[Reading passage]:

'''

Posted on Thursday, November 28th, 2019 by Matthew Sweeney

Pharmaceutical Stocks - Best Pharmaceutical Stocks to Buy

Pharmaceutical stocks are an important and interesting part of the healthcare market, and of the overall market as well. For investors who are interested in learning more about the pharmaceutical industry, a good place to start is with the following companies, which are some of the largest pharmaceutical companies in the world.

Top Pharmaceutical Companies in the World

These five publicly traded companies have made a name for themselves in the highly competitive, lucrative, and volatile world of pharmaceuticals. Becoming one of the biggest pharmaceutical companies is certainly not the norm. One of the things that makes the pharma industry so exciting—but also risky—is that most startups burn through money but fail to get a single product to market. In order to understand why such a high failure rate occurs, it helps to understand the pharmaceutical industry.

Pharmaceutical Industry

Companies in the pharmaceutical sector attempt to research, develop, make, and market drugs and other pharmaceutical medicines. Pharmaceutical companies may make generic drugs that treat common health issues such as the flu, or they may focus on more specialized branded drugs that treat rare conditions, including certain types of cancer. Medications that pharmaceutical companies produce can be used to ease symptoms, treat existing diseases, or help avoid contraction of diseases in the first place.

The pharmaceutical industry is a segment of the healthcare industry. This means that the pharma industry is likely to benefit from many of the factors that are likely to benefit the healthcare industry as a whole. Specifically, the healthcare industry, and therefore the pharma industry, is likely to grow in coming years due to technological advances and an aging population that will create more consumer demand for the healthcare industry.

One of the benefits of the pharmaceutical industry is that it is less impacted by recession or economic downturn than many other industries. This is because consumers need drugs to either prolong life, minimize pain, or help them deal with chronic issues. Drugs are not something that can be easily cut from a budget in the same way that eating out or taking vacations can be. Another benefit of the pharma industry is that many pharma stocks pay large dividends compared to other sectors of the market.

'''

Continue the article on pharmaceutical stocks from the point where it stops. The data that comes next has no connection to the article on pharmaceutical stocks.

[Records provided]:
'''

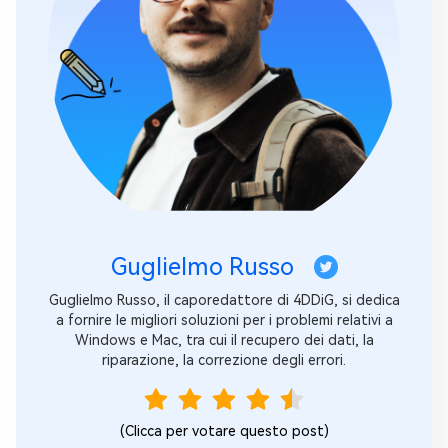
Guglielmo Russo
Guglielmo Russo, il caporedattore di 4DDiG, si dedica
a fornire le migliori soluzioni per i problemi relativi a
Windows e Mac, tra cui il recupero dei dati, la
riparazione, la correzione degli errori.
(Clicca per votare questo post)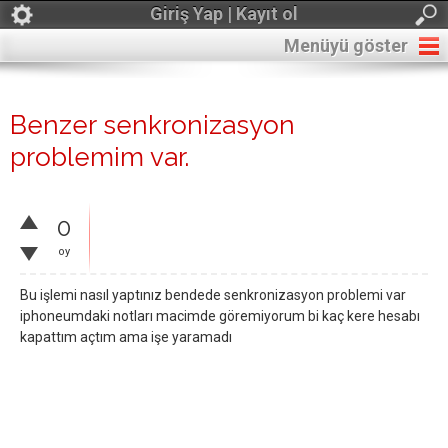
Giriş Yap | Kayıt ol
Menüyü göster
Benzer senkronizasyon
problemim var.
0
oy
Bu işlemi nasıl yaptınız bendede senkronizasyon problemi var
iphoneumdaki notları macimde göremiyorum bi kaç kere hesabı
kapattım açtım ama işe yaramadı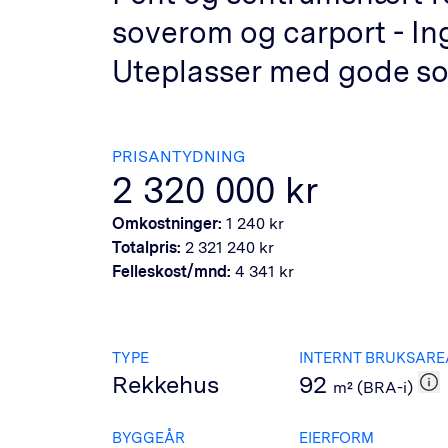
soverom og carport - Ing
Uteplasser med gode so
PRISANTYDNING
2 320 000
kr
Omkostninger:
1 240
kr
Totalpris:
2 321 240
kr
Felleskost/mnd:
4 341
kr
TYPE
INTERNT BRUKSARE
Rekkehus
92
m² (BRA-i)
BYGGEÅR
EIERFORM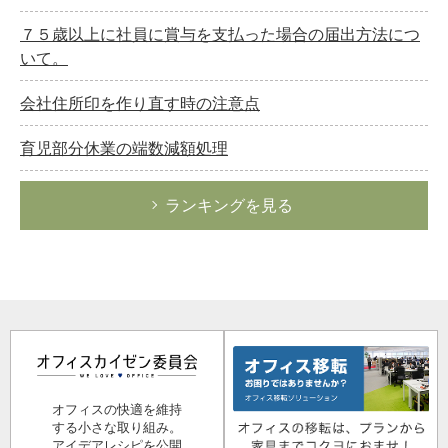
７５歳以上に社員に賞与を支払った場合の届出方法につ
いて。
会社住所印を作り直す時の注意点
育児部分休業の端数減額処理
ランキングを見る
オフィスの快適を維持
する小さな取り組み。
アイデアレシピを公開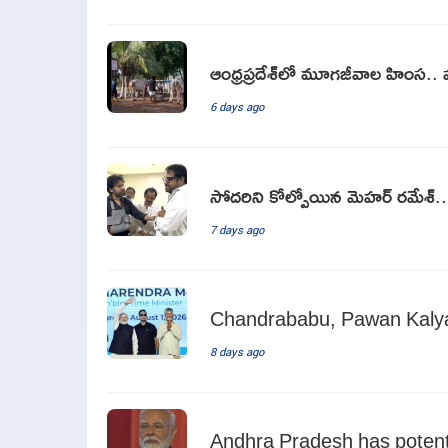
ఆంధ్రప్రదేశ్‌లో మూగజీవాల హింస.. పవన
6 days ago
సోదరిని కోల్పోయిన మెహర్ రమేశ్.
7 days ago
Chandrababu, Pawan Kalya
8 days ago
Andhra Pradesh has potenti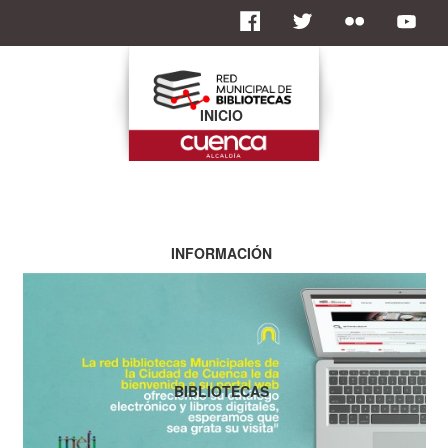
INICIO
INFORMACIÓN
BIBLIOTECAS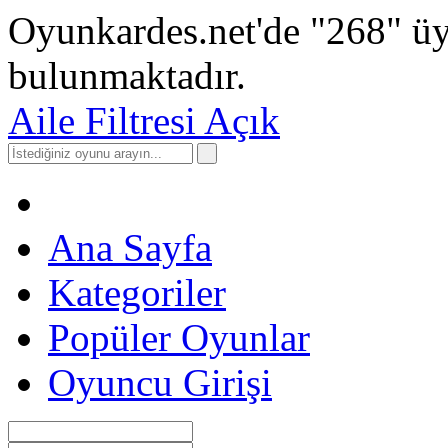
Oyunkardes.net'de
"268"
üy
bulunmaktadır.
Aile Filtresi Açık
Ana Sayfa
Kategoriler
Popüler Oyunlar
Oyuncu Girişi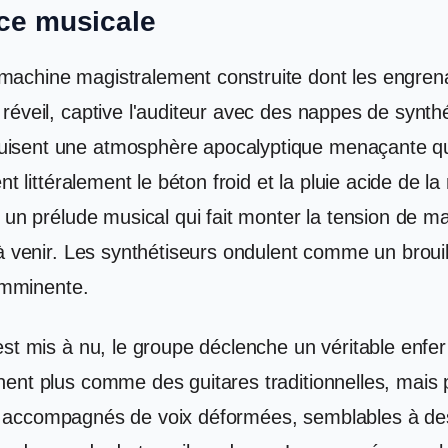
nce musicale
machine magistralement construite dont les engren
réveil, captive l'auditeur avec des nappes de synt
isent une atmosphère apocalyptique menaçante qui 
nt littéralement le béton froid et la pluie acide de 
t un prélude musical qui fait monter la tension de
à venir. Les synthétiseurs ondulent comme un brouill
 imminente.
st mis à nu, le groupe déclenche un véritable enfer 
ent plus comme des guitares traditionnelles, mais p
 sont accompagnés de voix déformées, semblables à de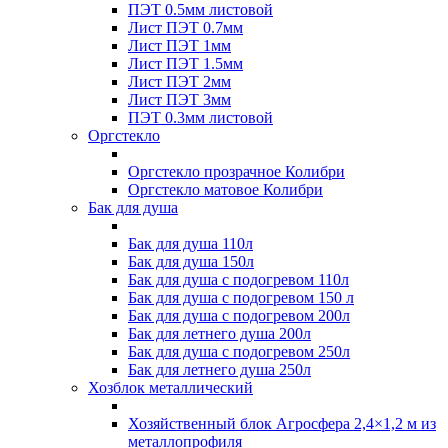
ПЭТ 0.5мм листовой
Лист ПЭТ 0.7мм
Лист ПЭТ 1мм
Лист ПЭТ 1.5мм
Лист ПЭТ 2мм
Лист ПЭТ 3мм
ПЭТ 0.3мм листовой
Оргстекло
Оргстекло прозрачное Колибри
Оргстекло матовое Колибри
Бак для душа
Бак для душа 110л
Бак для душа 150л
Бак для душа с подогревом 110л
Бак для душа с подогревом 150 л
Бак для душа с подогревом 200л
Бак для летнего душа 200л
Бак для душа с подогревом 250л
Бак для летнего душа 250л
Хозблок металлический
Хозяйственный блок Агросфера 2,4×1,2 м из
металлопрофиля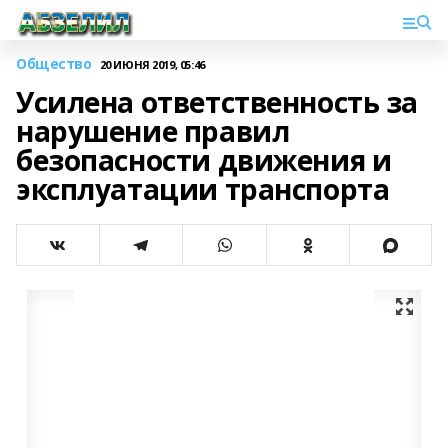
Общество
20 ИЮНЯ 2019, 05:46
Усилена ответственность за
нарушение правил
безопасности движения и
эксплуатации транспорта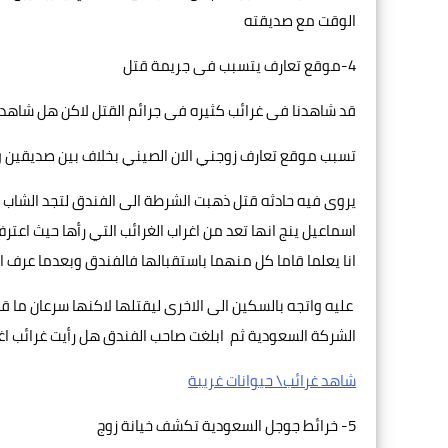
الوقت مع صديقته
4-موقع تعارف يتسبب فى جريمة قتل
قد شاهدنا فى غرائب كثيره فى جرائم القتل لاكن هل شاه
تسبب موقع تعارف زوجني الان الصيني بخلاف بين صديقين 
يروى فيه حادثه قتل ذهبت الشرطة الى الفندق لتجد الشاب
اسماعيل ينج انها تعد من اغراب الغرائب التي رأها حيث اعت
انا يعلما قاما كل منهما باستقبالها فالفندق وبعدما عرف
عليه واتجه بالسكين الى الاخرى ليقتلها لاكنها سرعان ما 
الشركة السعودية ثم ابلغت صاحب الفندق هل رأيت غرائب ا
شاهد غرائب\ حيوانات غريبة
5- خرائط جوجل السعودية تكشف خيانة زوج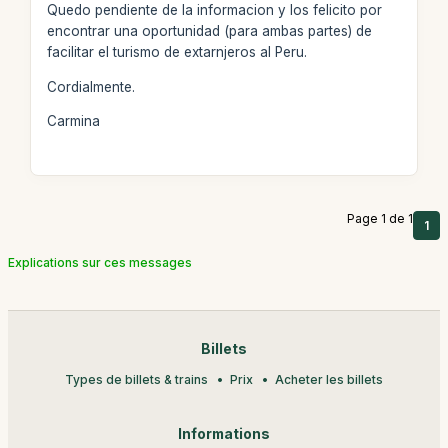
Quedo pendiente de la informacion y los felicito por
encontrar una oportunidad (para ambas partes) de
facilitar el turismo de extarnjeros al Peru.
Cordialmente.
Carmina
Page 1 de 1
1
Explications sur ces messages
Billets
Types de billets & trains
Prix
Acheter les billets
Informations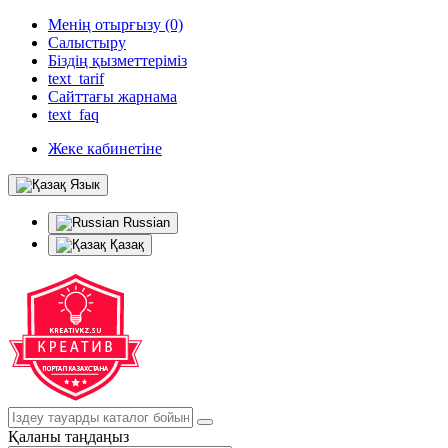
Менің отырғызу (0)
Салыстыру
Біздің қызметтеріміз
text_tarif
Сайттағы жарнама
text_faq
Жеке кабинетіне
Язык
Russian
Қазақ
Қаланы таңдаңыз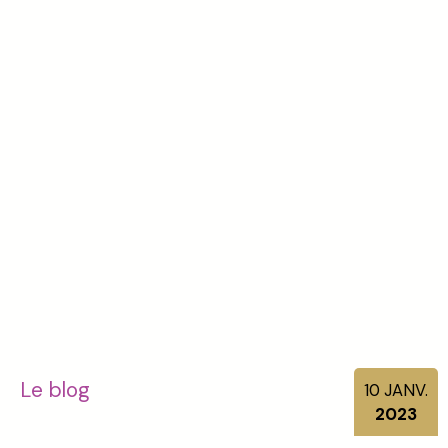
Le blog
10
JANV.
2023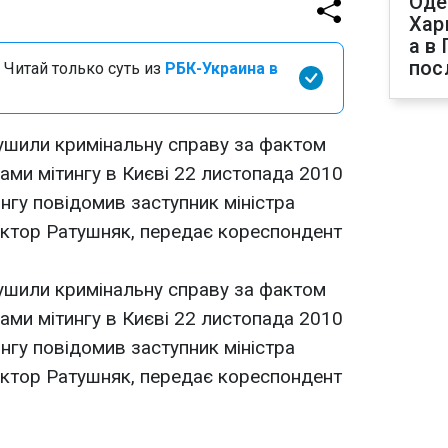
Оде
Хар
а в
пос
 Читай только суть из
РБК-Украина в
ушили кримінальну справу за фактом
ами мітингу в Києві 22 листопада 2010
інгу повідомив заступник міністра
Віктор Ратушняк, передає кореспондент
ушили кримінальну справу за фактом
ами мітингу в Києві 22 листопада 2010
інгу повідомив заступник міністра
Віктор Ратушняк, передає кореспондент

'''

[Result]:
The pharmaceutical industry is massive. The annual revenue of the pharmaceutical industry is well over $1 trillion dollars. With this much money involved, it’s no surprise that investors are intrigued. Though the overall industry has massive amounts of revenue, the industry is also highly competitive, easily affected by various regulations, and highly volatile. A large part of success is based on which companies will produce the next “blockbuster” drug (a drug that brings in annual sales over $1 billion), but this can be difficult, if not impossible, to predict. For those looking to learn more about the pharmaceutical sector of the market, the following companies are a great place to start.

Pfizer is one of the best-known drug makers in the United States. The company has been in business for about 170 years and exemplifies the potential of a successful company in the pharma industry. Pfizer has a market cap of $227.87 billion. While many drug companies work for years in hopes of having a single blockbuster drug, Pfizer currently has ten different blockbuster drugs. One of these blockbusters under the company’s Prevnar brand includes a family of vaccines for pneumonia and infections similar to pneumonia. Two of Pfizer’s other blockbusters include Lyrica and Eliquis. Lyrica treats fibromyalgia and Eliquis is a blood thinner. These three drugs alone bring in over $1 billion in revenue.

Though Pfizer has a large market share in the pharma industry, the company has not allowed itself to become too comfortable. Instead, the company is constantly working to create new drugs and currently has multiple drugs in the pipeline that look promising. Specifically, Pfizer has over two dozen drugs that are already in Phase III clinical trials. It is certainly possible for issues to arise with Phase III drugs that keep them from ever getting to market, but with so many options so far along in the pipeline, it does seem likely that at least some will make it to market. This is especially important now since Pfizer has multiple blockbuster drugs with expiring patents. Once the patents for the drugs expire, Pfizer no longer has exclusive rights to the drugs. Though this allows prices to remain competitive for consumers, it also cuts into the profit that the original producer of the drug is able to earn.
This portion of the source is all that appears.